Nothing has come to our attention that would lead us to
believe that the Registration Statement or any amendment thereto, including the
Rule 430A Information and Rule 434 Information (if applicable), (except for
financial statements and schedules and other financial data included or
incorporated by reference therein or omitted therefrom, as to which we need make
no statement), at the time such Registration Statement or any such amendment
became effective, contained an untrue statement of a material fact or omitted to
state a material fact required to be stated therein or necessary to make the
statements therein not misleading or that the Prospectus or any amendment or
supplement thereto (except for financial statements and schedules and other
financial data included or incorporated by reference therein or omitted
therefrom, as to which we need make no statement), at the time the Prospectus
was issued, at the time any such amended or supplemented prospectus was issued
or at the Closing Time, included or includes an untrue statement of a material
fact or omitted or omits to state a material fact necessary in order to make the
statements therein, in the light of the circumstances under which they were
made, not misleading.
In rendering such opinion, such counsel may rely to matters of
fact (but not as to legal conclusions), to the extent they deem proper, on
certificates of responsible officers of the Company and public officials. Such
opinion shall not state that it is to be governed or qualified by, or that it is
otherwise subject to, any treatise, written policy or other document relating to
legal opinions, including, without limitation, the Legal Opinion Accord of the
ABA Section of Business Law (1991).
B-4
45
Exhibit C
FORM OF OPINION OF COUNSEL FOR THE SELLING SHAREHOLDER
TO BE DELIVERED PURSUANT TO SECTION 5(d)
(i) No filing with, or consent, approval, authorization, license, order,
registration, qualification or decree of, any court or governmental authority or
agency, domestic or foreign, (other than the issuance of the order of the
Securities and Exchange Commission declaring the Registration Statement
effective and such authorizations, approvals or consents as may be necessary
under state securities laws, as to which we need express no opinion) is
necessary or required to be obtained by the Selling Shareholder for the
performance by the Selling Shareholder of its obligations under the Purchase
Agreement, or in connection with the offer, sale or delivery of the Securities.
(ii) The Purchase Agreement has been duly authorized, executed and
delivered by or on behalf of the Selling Shareholder.

• Short task 1: List each point in time that the legal opinion excerpt names for judging whether the Prospectus or any amendment or supplement to it contained a misstatement or omission.
• Short task 2: From the legal opinion excerpt, extract the passage starting with "(i) No filing" and going on through "the Selling Shareholder.", word for word.
The entries after this point come from a different source than the legal opinion excerpt.

• Data shown:
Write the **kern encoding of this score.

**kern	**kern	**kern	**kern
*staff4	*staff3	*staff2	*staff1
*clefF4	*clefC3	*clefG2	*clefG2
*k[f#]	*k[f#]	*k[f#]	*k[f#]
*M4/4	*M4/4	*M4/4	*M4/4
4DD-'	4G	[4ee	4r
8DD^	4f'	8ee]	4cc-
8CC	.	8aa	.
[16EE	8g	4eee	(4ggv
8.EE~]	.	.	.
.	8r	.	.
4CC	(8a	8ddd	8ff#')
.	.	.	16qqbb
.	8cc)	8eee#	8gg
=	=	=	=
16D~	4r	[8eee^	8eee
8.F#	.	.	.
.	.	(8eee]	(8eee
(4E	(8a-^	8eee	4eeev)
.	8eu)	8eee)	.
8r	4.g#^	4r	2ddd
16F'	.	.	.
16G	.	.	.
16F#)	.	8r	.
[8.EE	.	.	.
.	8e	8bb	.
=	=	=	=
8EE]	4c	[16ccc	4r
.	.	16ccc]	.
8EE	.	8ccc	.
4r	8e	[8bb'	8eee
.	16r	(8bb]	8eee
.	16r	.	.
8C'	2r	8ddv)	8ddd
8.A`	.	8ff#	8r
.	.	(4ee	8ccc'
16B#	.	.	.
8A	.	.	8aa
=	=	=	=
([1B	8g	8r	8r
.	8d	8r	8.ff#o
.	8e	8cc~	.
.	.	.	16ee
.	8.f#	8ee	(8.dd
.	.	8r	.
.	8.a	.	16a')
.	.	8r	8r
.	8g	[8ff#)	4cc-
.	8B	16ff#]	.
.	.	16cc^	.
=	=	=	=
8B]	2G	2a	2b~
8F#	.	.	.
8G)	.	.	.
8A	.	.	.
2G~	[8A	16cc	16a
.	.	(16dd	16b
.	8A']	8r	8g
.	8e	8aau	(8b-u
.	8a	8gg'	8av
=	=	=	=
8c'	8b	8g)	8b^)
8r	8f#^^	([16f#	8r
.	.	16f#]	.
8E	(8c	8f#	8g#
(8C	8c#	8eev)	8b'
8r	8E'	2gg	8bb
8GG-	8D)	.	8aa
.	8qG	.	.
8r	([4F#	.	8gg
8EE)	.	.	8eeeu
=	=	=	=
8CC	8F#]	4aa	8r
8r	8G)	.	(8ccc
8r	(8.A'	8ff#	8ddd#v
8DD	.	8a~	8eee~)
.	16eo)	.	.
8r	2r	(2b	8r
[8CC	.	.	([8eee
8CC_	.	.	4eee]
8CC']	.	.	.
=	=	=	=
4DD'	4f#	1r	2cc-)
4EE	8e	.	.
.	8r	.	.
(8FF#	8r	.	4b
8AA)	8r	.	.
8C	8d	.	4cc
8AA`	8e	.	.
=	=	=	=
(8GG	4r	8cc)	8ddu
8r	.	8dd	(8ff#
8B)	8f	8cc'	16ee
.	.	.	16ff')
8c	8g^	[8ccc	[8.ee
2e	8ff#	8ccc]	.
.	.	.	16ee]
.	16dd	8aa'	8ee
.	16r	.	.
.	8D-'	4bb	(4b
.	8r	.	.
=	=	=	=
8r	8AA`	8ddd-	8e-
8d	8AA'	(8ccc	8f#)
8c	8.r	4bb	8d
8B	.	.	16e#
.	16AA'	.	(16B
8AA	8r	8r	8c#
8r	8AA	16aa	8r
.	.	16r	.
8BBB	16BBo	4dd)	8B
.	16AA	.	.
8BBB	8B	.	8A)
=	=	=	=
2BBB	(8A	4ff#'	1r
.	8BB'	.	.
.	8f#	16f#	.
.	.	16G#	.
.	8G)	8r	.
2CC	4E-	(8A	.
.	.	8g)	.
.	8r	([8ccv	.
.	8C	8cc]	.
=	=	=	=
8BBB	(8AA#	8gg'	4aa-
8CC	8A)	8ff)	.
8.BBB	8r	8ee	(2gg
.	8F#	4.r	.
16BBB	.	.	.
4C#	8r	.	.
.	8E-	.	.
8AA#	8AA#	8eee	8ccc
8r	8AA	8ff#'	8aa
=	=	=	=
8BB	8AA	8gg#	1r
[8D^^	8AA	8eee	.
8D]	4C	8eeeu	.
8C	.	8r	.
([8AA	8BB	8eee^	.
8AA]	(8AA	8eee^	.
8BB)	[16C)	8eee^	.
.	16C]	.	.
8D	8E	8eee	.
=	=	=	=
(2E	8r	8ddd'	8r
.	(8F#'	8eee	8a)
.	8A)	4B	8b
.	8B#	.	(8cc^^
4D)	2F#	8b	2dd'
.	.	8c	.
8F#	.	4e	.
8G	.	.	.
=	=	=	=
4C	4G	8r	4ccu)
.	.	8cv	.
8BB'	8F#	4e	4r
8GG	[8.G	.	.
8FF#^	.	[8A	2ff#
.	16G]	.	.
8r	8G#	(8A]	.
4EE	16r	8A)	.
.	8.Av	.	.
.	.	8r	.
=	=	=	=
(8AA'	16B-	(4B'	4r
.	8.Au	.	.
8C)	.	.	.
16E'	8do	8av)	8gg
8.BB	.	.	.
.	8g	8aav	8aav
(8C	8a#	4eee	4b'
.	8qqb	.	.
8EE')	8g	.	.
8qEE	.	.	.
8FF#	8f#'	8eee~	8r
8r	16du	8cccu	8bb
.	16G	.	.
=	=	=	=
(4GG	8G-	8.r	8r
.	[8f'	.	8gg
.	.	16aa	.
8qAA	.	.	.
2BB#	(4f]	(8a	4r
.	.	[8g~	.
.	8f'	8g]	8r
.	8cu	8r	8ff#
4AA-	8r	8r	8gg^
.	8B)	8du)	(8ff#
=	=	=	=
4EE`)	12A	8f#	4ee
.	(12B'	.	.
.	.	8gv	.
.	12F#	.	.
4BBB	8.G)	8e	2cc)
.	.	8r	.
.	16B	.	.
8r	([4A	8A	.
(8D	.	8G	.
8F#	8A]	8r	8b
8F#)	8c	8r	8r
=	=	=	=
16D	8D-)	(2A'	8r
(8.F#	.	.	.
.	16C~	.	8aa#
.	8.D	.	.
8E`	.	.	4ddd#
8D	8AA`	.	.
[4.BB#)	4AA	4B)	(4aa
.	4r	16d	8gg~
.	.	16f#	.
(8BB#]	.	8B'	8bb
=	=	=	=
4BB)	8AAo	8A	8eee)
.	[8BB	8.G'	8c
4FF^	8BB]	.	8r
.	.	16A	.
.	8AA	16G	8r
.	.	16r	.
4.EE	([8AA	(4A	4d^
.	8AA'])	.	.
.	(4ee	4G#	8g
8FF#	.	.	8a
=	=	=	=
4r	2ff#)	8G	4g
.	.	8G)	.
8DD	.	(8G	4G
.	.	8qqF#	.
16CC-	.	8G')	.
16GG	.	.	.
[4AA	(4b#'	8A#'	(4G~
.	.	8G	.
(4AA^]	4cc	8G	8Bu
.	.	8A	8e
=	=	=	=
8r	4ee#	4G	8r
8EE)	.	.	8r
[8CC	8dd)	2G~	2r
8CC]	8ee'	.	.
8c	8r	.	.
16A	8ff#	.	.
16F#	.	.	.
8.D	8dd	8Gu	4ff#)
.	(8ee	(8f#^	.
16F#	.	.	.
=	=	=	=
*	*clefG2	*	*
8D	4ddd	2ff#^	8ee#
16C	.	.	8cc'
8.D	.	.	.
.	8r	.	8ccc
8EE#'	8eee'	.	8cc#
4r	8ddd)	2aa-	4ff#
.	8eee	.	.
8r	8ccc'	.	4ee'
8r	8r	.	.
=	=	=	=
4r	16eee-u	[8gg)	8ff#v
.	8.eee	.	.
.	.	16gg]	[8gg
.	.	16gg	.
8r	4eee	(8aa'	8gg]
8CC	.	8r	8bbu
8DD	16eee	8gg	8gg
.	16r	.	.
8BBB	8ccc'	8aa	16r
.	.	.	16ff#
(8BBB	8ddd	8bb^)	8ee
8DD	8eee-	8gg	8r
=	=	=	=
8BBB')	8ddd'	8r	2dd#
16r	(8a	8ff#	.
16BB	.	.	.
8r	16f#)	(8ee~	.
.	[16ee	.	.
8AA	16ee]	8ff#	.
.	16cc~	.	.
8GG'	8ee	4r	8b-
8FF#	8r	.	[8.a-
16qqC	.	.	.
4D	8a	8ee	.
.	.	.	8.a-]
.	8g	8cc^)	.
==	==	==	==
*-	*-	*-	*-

• Result 1:
- At the time the Prospectus was issued
- At the time any such amended or supplemented prospectus was issued
- At the Closing Time

• Result 2:
(i) No filing with, or consent, approval, authorization, license, order,
registration, qualification or decree of, any court or governmental authority or
agency, domestic or foreign, (other than the issuance of the order of the
Securities and Exchange Commission declaring the Registration Statement
effective and such authorizations, approvals or consents as may be necessary
under state securities laws, as to which we need express no opinion) is
necessary or required to be obtained by the Selling Shareholder for the
performance by the Selling Shareholder of its obligations under the Purchase
Agreement, or in connection with the offer, sale or delivery of the Securities.
(ii) The Purchase Agreement has been duly authorized, executed and
delivered by or on behalf of the Selling Shareholder.